The teachers I know could all desperately use a little kindness. Here in Illinois, we are sometimes portrayed as lazy, greedy union thugs. In rebuttal, I’d like to observe I often work seventy plus hours per week during the school year. My take-home pay after family insurance is taken out of my paycheck leaves me barely able to afford a nice apartment. We’d be right about at the cut-off line for the federal poverty level for a family of our size without my husband’s income. The union’s another issue, but I have known the union to protect employees who needed protection. It’s a scary world out here in the swamp.

 

Dropping Like Flies

Almost half of teachers leave the field after just five years, according to the National Commission on Teaching and America’s Future. After having dedicated years to the teaching dream, these teachers walk away, abandoning their chosen career despite the many thousands in college tuition that someone paid toward their degree(s). In some cases, the career abandons teachers as supervisors write negative reviews and destroy any possibility of being rehired.

 

Eduhonesty: This career can be one of the most stressful careers on the planet. A teacher’s performance reviews are based on the behavior of children. Behavior in schools has become steadily more distressing over the last few decades.

 

Valuable life lesson from the science fair?

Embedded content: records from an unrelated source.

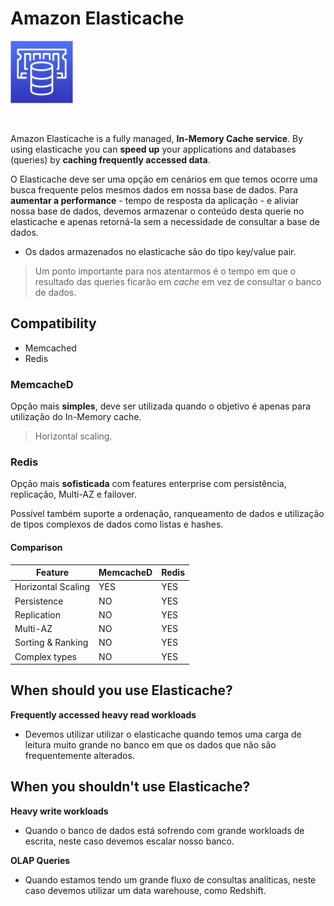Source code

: # Amazon Elasticache

<img height=100px; alt="elasticache_logo" src="../../../images/elasticache.png" />

<p>&nbsp;</p>

Amazon Elasticache is a fully managed, **In-Memory Cache service**. By using elasticache you can **speed up** your applications and databases (queries) by **caching frequently accessed data**.

O Elasticache deve ser uma opção em cenários em que temos ocorre uma busca frequente pelos mesmos dados em nossa base de dados. Para **aumentar a performance** - tempo de resposta da aplicação - e aliviar nossa base de dados, devemos armazenar o conteúdo desta querie no elasticache e apenas retorná-la sem a necessidade de consultar a base de dados.

- Os dados armazenados no elasticache são do tipo key/value pair.

> Um ponto importante para nos atentarmos é o tempo em que o resultado das queries ficarão em *cache* em vez de consultar o banco de dados.

## Compatibility 

- Memcached
- Redis

### MemcacheD

Opção mais **simples**, deve ser utilizada quando o objetivo é apenas para utilização do In-Memory cache.

> Horizontal scaling.

### Redis

Opção mais **sofisticada** com features enterprise com persistência, replicação, Multi-AZ e failover.

Possível também suporte a ordenação, ranqueamento de dados e utilização de tipos complexos de dados como listas e hashes.

#### Comparison

| Feature | MemcacheD | Redis |
| ------- | --------- | ----- |
| Horizontal Scaling | YES | YES |
| Persistence | NO | YES |
| Replication | NO | YES |
| Multi-AZ | NO | YES |
| Sorting & Ranking | NO | YES |
| Complex types | NO | YES |

## When should you use Elasticache?

**Frequently accessed heavy read workloads**

- Devemos utilizar utilizar o elasticache quando temos uma carga de leitura muito grande no banco em que os dados que não são frequentemente alterados.

## When you shouldn't use Elasticache?

**Heavy write workloads**

 - Quando o banco de dados está sofrendo com grande workloads de escrita, neste caso devemos escalar nosso banco.

**OLAP Queries**

 - Quando estamos tendo um grande fluxo de consultas analíticas, neste caso devemos utilizar um data warehouse, como Redshift.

For the student: You can’t grow crystals on your screw overnight.

For the teacher: You can’t let them do their project at home and you should not take their word when they say, “yes, the crystals are growing.”

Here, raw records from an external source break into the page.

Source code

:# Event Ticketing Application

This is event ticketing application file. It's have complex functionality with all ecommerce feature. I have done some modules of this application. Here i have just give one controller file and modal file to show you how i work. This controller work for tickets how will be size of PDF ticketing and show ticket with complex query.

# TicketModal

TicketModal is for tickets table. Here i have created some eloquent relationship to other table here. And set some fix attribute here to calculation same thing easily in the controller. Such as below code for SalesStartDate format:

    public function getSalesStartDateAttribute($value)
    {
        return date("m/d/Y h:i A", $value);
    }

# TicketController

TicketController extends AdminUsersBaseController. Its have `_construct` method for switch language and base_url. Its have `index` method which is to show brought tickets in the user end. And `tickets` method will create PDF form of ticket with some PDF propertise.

I suspect it was a bit humiliating to display that plain screw in a jar of brownish liquid in the gym, there for all the world to see. We are told our students must never be humiliated. But I am betting “Elliot” learned something from  having to display his screw. Next time, he may be more honest and he may try harder. I wasn’t mean about it. I just looked at the screw, then looked at the boy, who had the decency to blush.

May 1st

I think I like having a top-secret blog. I may have to reveal its location to someone but I’ll get around to that later. In the meantime, science fair work is almost over. Zombieland has zombie rules. I think I’ll create some Science Fair rules:

1) No forcing food into the blindfolded student’s mouth.
2) Be gentle when putting clothespins on noses.
3) Don’t even think of trying to open the spotty petri dish.
4) Try not to leave what you are supposed to observe in the classroom over the weekend. Some things rot.
5) If you are supposed to bake cookies, do not bring Soft Chewy Chips Ahoy cookies.
6) If I have to microwave the Soft Chewy Chips Ahoy cookies, you have to eat them. We have to do something to these cookies so you can write up your “experiment.”
7) You can’t have a sharp knife at school. Cut the apples at home. If you don’t, don’t whine about the plastic, serrated butter knife.
8) If you test the effect of a hot and cold room on classwork performance, you have to remember which assignment you gave on the cold day and which assignment you gave on the hot day. It’s important.
9) I will explain and re-explain this mysterious thing “the conclusion,” but at a certain point you just have to wing it.

An average ACT score that plumbs the depths

I am told the average ACT score for the high school in the district where I work is 15.2.  Ummm… I think you get twelve just for breathing. So many bodies parked in so many desks for so many years  — What went wrong?

This is where the blog begins. It started on another site and has just been moved during this summer of 2013 to its own website. I have blogged mostly for stress relief without regard for an audience. It’s time to share, though. It’s a mess out here. I believe I may be watching the beginning of an educational apocalypse.

That said, if any reader decided to start at the beginning of this blog, I’ll note that some posts that follow are actually rather funny. Teaching is often funny. Teaching is often fun. I live teaching. I only think about the lurching bodies of mindless students in the dark of  night, mostly after another administrative demand sucked still more of my students’ lives away.

Eduhonesty: After a decade of furious government intervention, we have screwed up America’s schools so thoroughly that the whole Marvel League of Superheroes probably cannot rescue us.